This business of loving and raising a child as your own, while constantly reminding yourself that they in fact are NOT you own…..well it’s tricky.
When I got the call that we would be getting a sweet baby girl, one of the questions I asked was “Are there any relative caregivers in play?” We had learned through our training, that the state’s ultimate goal is to place a child with a relative, as it is considered the “least restrictive enviroment.” The case worker told me that there was a non-relative caregiver that had been named, but the chances of them passing screening looked slim.
As the weeks went on, the chances increased. Fingerprints were taken, a home study was done, and yesterday, it was approved by the final supervisor.
Sweet baby girl will be leaving next week.
So many worries have popped into my head, will this person take care of baby girl the way I have, will they rock her to sleep like my precious Nanny has, will they take her to church like we have, will they properly mix her formula, will they to tummy time, and SO much more.
While I DO NOT agree with the circumstances in which she will be leaving (and I have told anyone who will listen), I am holding tight to the promise that God is bigger than this. He saved that baby girl and not only allowed her to live, but to thrive! He has plans for her, and they don’t end with her leaving our care.
However, all of this worry, anger at the circumstances, and fear of the unknown, has left me wondering if I am strong enough for this whole fostering thing. Loving on kids? I’ve got that down! Letting them go, especially when you know that you won’t see them or hear about their well being again? Not so much.
I wholeheartedly believe that we are doing what God called us to do. He never promised it would be easy. In fact, He told us it would be hard, but would be well worth it.
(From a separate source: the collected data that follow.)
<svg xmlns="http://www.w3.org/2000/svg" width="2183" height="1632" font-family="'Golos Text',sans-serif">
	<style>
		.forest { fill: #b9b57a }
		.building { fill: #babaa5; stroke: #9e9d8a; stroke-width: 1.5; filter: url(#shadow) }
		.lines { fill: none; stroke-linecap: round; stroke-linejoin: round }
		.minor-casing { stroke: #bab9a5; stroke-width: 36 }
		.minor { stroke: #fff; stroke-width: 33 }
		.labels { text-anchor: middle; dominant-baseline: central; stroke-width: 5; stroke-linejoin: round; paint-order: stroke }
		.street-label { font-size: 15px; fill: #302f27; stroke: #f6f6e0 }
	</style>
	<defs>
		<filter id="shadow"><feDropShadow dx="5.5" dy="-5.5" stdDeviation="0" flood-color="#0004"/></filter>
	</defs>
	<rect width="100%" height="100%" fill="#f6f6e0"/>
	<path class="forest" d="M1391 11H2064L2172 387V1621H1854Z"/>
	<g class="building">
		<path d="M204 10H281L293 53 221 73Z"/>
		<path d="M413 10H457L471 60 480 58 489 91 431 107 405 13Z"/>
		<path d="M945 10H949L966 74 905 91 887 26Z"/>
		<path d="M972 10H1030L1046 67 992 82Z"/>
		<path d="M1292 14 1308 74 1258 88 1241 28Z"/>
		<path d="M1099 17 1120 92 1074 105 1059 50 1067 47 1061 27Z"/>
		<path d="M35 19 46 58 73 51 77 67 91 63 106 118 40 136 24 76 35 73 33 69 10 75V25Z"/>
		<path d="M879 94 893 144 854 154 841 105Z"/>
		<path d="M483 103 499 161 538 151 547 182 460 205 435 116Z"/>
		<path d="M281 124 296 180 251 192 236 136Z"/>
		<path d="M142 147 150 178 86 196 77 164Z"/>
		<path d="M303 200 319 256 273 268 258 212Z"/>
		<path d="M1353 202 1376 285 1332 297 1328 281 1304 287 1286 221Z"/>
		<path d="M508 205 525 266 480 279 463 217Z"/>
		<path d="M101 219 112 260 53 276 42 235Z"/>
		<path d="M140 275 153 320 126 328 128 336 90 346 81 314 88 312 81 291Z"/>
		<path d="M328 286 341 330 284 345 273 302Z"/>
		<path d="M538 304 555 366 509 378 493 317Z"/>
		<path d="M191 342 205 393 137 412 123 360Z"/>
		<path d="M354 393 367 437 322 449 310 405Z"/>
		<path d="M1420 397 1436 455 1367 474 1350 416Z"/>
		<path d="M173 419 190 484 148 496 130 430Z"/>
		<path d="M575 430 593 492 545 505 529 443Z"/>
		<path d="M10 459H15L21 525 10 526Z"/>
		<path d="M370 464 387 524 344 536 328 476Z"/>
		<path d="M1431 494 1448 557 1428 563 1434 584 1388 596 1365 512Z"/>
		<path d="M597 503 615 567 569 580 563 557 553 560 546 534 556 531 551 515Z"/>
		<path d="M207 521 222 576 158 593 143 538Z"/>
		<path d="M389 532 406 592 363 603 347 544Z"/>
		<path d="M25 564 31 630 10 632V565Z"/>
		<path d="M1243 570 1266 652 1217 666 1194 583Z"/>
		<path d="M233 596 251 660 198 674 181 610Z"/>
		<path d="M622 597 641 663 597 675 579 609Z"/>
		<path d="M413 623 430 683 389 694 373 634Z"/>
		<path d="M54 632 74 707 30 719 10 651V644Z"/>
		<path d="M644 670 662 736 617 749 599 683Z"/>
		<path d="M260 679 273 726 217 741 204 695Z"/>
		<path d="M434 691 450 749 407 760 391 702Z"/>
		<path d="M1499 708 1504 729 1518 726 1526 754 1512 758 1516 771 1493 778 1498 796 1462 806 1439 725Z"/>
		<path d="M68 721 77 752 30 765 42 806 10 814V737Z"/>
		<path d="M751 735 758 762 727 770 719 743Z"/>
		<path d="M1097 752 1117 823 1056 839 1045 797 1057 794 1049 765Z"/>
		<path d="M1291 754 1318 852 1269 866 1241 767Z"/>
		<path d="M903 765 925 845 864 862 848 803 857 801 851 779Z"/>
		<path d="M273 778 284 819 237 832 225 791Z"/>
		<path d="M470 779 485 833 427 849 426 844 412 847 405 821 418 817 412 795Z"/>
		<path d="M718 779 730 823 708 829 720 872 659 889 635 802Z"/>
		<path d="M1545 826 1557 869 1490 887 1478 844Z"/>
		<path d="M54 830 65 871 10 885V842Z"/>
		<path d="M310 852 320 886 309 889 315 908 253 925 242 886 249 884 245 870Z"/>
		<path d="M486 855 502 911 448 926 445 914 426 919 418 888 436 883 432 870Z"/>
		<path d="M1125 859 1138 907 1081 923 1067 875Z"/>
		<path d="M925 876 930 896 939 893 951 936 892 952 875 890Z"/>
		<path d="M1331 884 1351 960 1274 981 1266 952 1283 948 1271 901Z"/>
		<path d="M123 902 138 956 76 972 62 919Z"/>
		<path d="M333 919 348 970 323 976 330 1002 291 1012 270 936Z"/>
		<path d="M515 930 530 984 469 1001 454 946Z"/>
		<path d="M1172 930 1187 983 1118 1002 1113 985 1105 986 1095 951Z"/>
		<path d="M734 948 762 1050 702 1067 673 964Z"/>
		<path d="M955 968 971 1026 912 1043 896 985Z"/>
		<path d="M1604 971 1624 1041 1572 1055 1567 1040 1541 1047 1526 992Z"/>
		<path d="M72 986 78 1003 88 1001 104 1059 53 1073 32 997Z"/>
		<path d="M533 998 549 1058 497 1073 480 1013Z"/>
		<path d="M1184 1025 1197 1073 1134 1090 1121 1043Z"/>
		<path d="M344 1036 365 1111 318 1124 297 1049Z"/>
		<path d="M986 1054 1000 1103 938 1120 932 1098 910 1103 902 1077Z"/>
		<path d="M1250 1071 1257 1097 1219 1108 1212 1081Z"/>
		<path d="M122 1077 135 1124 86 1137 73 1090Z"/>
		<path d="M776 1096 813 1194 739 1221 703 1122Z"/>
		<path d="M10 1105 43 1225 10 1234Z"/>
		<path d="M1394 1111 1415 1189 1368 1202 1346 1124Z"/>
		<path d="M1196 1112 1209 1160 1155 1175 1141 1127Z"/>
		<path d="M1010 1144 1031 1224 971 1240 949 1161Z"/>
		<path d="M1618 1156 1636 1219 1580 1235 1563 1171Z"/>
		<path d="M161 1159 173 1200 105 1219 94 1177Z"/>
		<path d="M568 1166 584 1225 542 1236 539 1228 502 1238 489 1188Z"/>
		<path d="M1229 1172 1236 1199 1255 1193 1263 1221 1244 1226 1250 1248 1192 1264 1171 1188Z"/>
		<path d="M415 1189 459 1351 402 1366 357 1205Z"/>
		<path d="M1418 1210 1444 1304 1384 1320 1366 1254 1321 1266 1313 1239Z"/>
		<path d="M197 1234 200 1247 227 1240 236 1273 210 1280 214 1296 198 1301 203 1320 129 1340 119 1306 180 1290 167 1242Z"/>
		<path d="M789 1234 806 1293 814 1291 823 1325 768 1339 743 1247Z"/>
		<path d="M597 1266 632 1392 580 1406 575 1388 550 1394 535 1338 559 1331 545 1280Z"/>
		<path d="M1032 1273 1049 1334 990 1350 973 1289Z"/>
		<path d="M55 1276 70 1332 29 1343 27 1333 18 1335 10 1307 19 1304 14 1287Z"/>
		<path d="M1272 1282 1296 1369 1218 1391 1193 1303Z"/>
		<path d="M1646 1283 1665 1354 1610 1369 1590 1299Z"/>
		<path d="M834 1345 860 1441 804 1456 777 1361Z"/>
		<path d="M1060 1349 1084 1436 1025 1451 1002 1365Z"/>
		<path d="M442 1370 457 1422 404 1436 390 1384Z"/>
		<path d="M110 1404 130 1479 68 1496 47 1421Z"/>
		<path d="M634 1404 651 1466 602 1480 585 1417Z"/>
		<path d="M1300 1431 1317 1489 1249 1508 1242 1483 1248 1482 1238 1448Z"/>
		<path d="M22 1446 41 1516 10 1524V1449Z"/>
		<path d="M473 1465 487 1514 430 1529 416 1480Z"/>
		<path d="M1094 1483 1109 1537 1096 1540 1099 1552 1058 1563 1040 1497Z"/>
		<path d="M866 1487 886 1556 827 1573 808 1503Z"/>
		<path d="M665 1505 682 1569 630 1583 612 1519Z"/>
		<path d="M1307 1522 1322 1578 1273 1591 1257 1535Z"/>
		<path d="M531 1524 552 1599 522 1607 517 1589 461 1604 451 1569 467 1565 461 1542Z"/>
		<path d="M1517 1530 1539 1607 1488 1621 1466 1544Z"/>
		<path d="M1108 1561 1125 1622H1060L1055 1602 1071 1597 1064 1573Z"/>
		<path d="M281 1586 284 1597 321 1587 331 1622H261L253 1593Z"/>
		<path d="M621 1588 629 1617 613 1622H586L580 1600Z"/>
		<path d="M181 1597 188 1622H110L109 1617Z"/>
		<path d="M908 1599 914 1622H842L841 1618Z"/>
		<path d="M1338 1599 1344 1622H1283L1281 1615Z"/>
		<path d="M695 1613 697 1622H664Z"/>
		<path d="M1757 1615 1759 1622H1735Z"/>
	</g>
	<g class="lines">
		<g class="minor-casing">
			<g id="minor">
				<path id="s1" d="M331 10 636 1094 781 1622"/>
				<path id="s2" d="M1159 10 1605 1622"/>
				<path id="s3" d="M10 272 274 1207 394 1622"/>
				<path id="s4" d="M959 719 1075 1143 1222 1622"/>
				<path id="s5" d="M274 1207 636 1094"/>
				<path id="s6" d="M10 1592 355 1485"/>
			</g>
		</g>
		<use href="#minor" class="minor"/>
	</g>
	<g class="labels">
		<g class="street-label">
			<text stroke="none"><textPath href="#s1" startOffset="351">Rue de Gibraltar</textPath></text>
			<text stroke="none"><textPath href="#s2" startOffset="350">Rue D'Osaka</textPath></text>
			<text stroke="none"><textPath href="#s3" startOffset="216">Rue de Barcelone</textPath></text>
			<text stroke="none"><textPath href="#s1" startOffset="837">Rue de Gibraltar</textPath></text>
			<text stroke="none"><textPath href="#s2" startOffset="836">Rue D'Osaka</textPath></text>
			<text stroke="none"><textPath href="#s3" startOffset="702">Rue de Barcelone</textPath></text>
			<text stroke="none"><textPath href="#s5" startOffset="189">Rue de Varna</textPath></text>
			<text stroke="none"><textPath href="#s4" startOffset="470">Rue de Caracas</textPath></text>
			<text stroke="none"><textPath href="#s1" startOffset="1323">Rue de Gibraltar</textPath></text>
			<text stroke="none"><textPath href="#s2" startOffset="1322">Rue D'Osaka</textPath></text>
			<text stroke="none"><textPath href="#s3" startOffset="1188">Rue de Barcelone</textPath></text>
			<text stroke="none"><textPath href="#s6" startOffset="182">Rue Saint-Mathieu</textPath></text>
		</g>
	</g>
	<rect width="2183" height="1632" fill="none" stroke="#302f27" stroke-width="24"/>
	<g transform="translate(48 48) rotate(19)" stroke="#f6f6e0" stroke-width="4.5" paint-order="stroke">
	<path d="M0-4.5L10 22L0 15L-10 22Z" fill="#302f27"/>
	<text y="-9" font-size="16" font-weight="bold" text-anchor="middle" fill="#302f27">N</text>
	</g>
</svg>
I was reminded in my quiet time this morning that “The light shines in the darkness, and the darkness can never extinguish it.” -John 1:5
We have an opportunity to shine the light of Jesus into these sweet babies. My hope is that, even when it gets dark for them, that light will still shine.
I will still mourn the loss of sweet baby girl. But I love knowing that Jesus isn’t done with her. Or me. There are still more kiddos who will need love, and our hearts are waiting. We will love them and shine that light, if only for a moment.